■ Text extract ■

/---

Monitoring & Alerting for ML Systems

ML production systems require specialized monitoring beyond traditional application metrics. This includes model performance, data drift detection, GPU utilization, and inference latency tracking.

ML Monitoring Stack

┌─────────────────────────────────────────────────────────────────────┐
│                    ML Monitoring Architecture                        │
├─────────────────────────────────────────────────────────────────────┤
│                                                                      │
│  ┌─────────────────────────────────────────────────────────────┐    │
│  │                   Alerting & Notification                    │    │
│  │  [Alertmanager] → [PagerDuty] [Slack] [Email]               │    │
│  └─────────────────────────────────────────────────────────────┘    │
│                              ↑                                       │
│  ┌─────────────────────────────────────────────────────────────┐    │
│  │                   Visualization (Grafana)                    │    │
│  │  ┌──────────┐  ┌──────────┐  ┌──────────┐  ┌──────────┐    │    │
│  │  │ GPU Dash │  │ Inference│  │  Model   │  │  Cost    │    │    │
│  │  │          │  │ Latency  │  │ Accuracy │  │ Analysis │    │    │
│  │  └──────────┘  └──────────┘  └──────────┘  └──────────┘    │    │
│  └─────────────────────────────────────────────────────────────┘    │
│                              ↑                                       │
│  ┌─────────────────────────────────────────────────────────────┐    │
│  │                   Metrics Storage                            │    │
│  │  [Prometheus] [Thanos/Cortex for long-term]                 │    │
│  └─────────────────────────────────────────────────────────────┘    │
│                              ↑                                       │
│  ┌─────────────────────────────────────────────────────────────┐    │
│  │                   Exporters & Collectors                     │    │
│  │  [DCGM] [kube-state] [node-exporter] [custom ML metrics]   │    │
│  └─────────────────────────────────────────────────────────────┘    │
│                                                                      │
└─────────────────────────────────────────────────────────────────────┘

GPU Monitoring with DCGM

# DCGM Exporter DaemonSet
apiVersion: apps/v1
kind: DaemonSet
metadata:
  name: dcgm-exporter
  namespace: monitoring
spec:
  selector:
    matchLabels:
      app: dcgm-exporter
  template:
    metadata:
      labels:
        app: dcgm-exporter
    spec:
      nodeSelector:
        nvidia.com/gpu.present: "true"

\---

■ Source material ■

/---

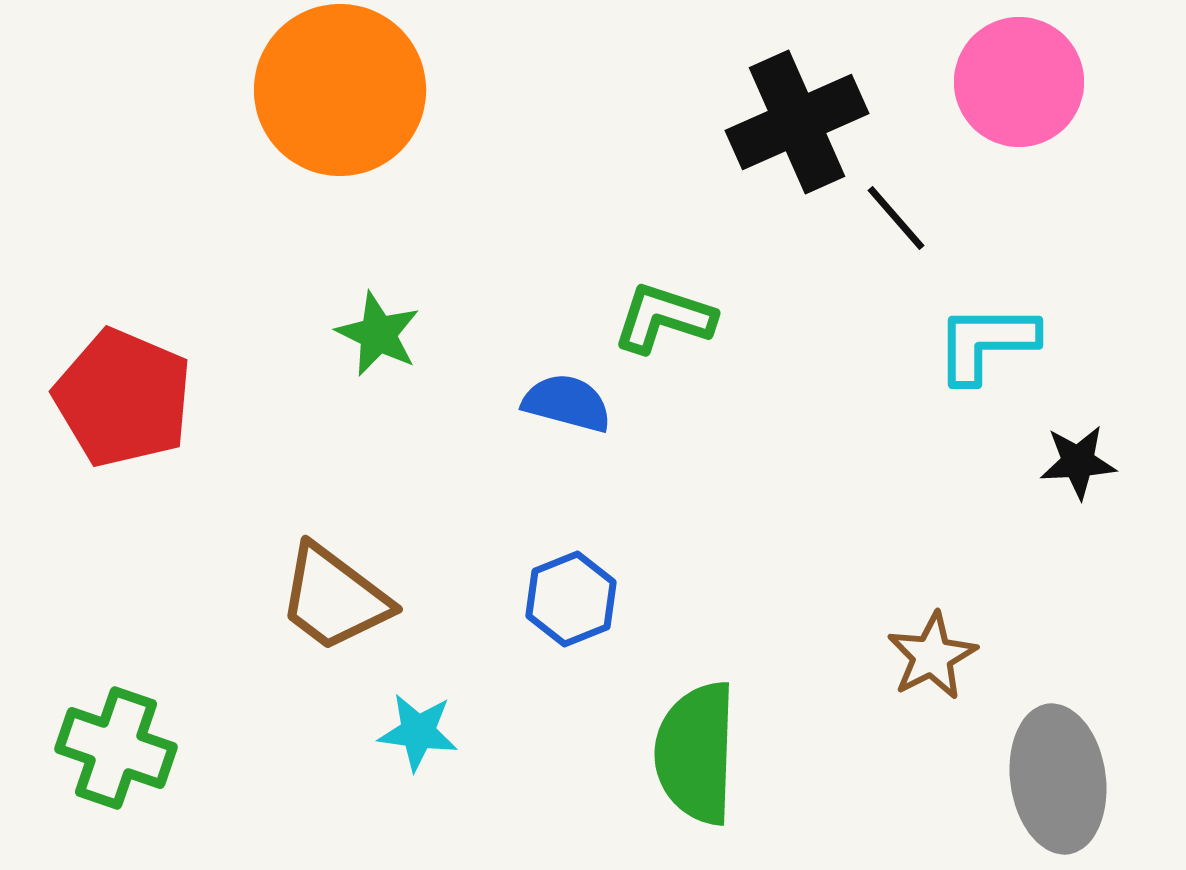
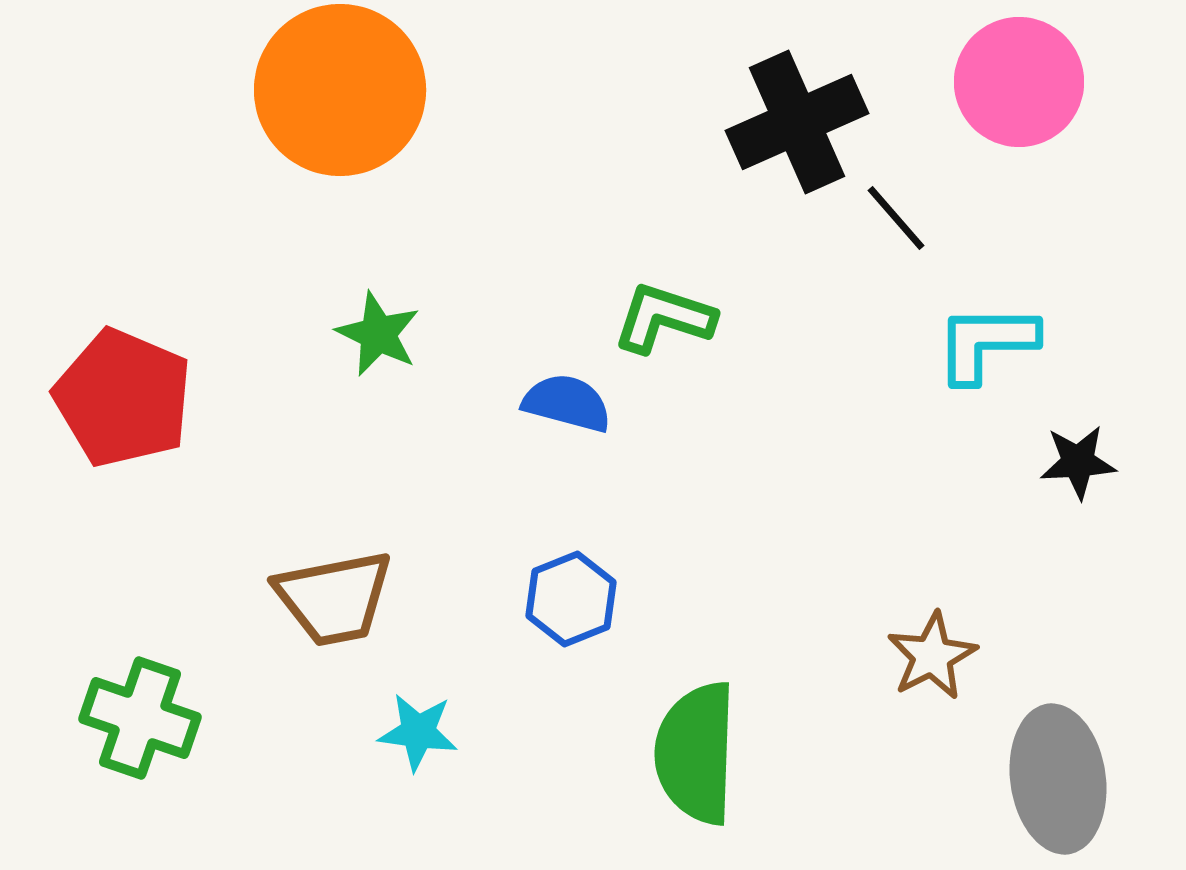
brown trapezoid: rotated 48 degrees counterclockwise
green cross: moved 24 px right, 30 px up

\---

■ Objective A ■
Answer these questions about the ML monitoring text:
(i) Besides model performance, which three things does the text list as parts of the specialized monitoring that ML production systems need?
(ii) In the architecture diagram, what is named alongside Prometheus for long-term metrics storage?
(iii) In which namespace is the DCGM exporter DaemonSet placed?
■ Objective B ■
Set down the passage of the ML monitoring text that begins at the words "ML production systems" and stops after "inference latency tracking.", copying it exactly.

■ Full answer A ■
(i) Data drift detection, GPU utilization, and inference latency tracking.
(ii) Thanos/Cortex.
(iii) The monitoring namespace.

■ Full answer B ■
ML production systems require specialized monitoring beyond traditional application metrics. This includes model performance, data drift detection, GPU utilization, and inference latency tracking.